Problem to work on -> Every line in the listing below from the one with "Horizontal FOV: 71.6°." through the one with "#5 chopstick at [565, 322, 756, 473]" is to be reproduced exactly, both ends included; leave out the rest.

↓

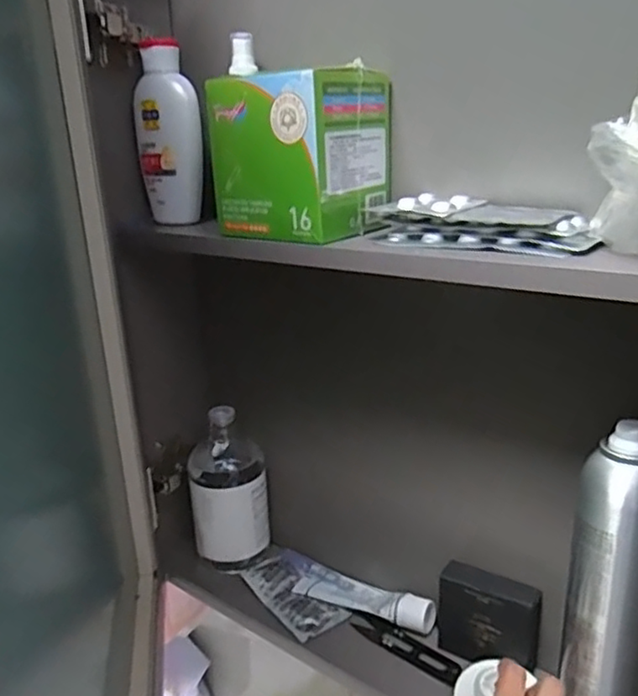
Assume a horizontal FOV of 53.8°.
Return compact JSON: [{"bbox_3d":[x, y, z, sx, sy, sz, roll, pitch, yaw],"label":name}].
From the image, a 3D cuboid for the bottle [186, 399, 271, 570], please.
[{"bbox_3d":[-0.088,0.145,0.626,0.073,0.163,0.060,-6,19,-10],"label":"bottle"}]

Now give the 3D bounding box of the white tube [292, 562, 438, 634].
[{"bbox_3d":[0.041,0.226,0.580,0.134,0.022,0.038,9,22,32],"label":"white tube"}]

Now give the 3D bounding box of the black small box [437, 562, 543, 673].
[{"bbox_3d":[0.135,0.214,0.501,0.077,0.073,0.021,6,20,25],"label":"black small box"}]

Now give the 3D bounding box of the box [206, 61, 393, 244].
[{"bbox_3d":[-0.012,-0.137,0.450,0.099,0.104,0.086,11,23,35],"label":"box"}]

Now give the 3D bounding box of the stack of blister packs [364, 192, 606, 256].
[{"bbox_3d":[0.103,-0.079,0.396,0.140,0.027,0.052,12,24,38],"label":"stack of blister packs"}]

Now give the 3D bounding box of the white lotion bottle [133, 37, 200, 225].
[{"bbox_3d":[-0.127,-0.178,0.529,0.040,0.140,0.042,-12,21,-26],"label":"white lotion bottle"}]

↑
↓

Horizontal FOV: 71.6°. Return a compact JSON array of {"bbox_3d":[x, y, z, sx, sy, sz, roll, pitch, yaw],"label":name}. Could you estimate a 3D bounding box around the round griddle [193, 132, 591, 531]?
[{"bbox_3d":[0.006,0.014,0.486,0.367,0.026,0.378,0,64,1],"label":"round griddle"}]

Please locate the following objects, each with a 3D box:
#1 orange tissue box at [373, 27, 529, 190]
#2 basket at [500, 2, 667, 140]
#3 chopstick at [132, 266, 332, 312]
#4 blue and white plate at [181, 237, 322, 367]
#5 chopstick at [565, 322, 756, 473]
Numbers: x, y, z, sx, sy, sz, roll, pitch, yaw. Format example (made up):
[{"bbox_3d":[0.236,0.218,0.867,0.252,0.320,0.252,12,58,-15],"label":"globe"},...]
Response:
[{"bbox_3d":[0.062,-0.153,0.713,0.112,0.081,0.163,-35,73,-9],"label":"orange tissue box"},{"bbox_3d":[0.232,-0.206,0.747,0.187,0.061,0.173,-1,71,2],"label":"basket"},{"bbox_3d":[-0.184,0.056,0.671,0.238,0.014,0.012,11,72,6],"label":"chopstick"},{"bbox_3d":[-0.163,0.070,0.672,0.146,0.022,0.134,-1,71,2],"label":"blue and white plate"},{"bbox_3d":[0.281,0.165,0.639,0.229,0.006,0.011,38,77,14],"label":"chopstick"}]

↑

Task output ->
Horizontal FOV: 71.6°. Return a compact JSON array of {"bbox_3d":[x, y, z, sx, sy, sz, roll, pitch, yaw],"label":name}. Could you estimate a 3D bounding box around the round griddle [193, 132, 591, 531]?
[{"bbox_3d":[0.006,0.014,0.486,0.367,0.026,0.378,0,64,1],"label":"round griddle"}]

Please locate the following objects, each with a 3D box:
#1 orange tissue box at [373, 27, 529, 190]
#2 basket at [500, 2, 667, 140]
#3 chopstick at [132, 266, 332, 312]
#4 blue and white plate at [181, 237, 322, 367]
#5 chopstick at [565, 322, 756, 473]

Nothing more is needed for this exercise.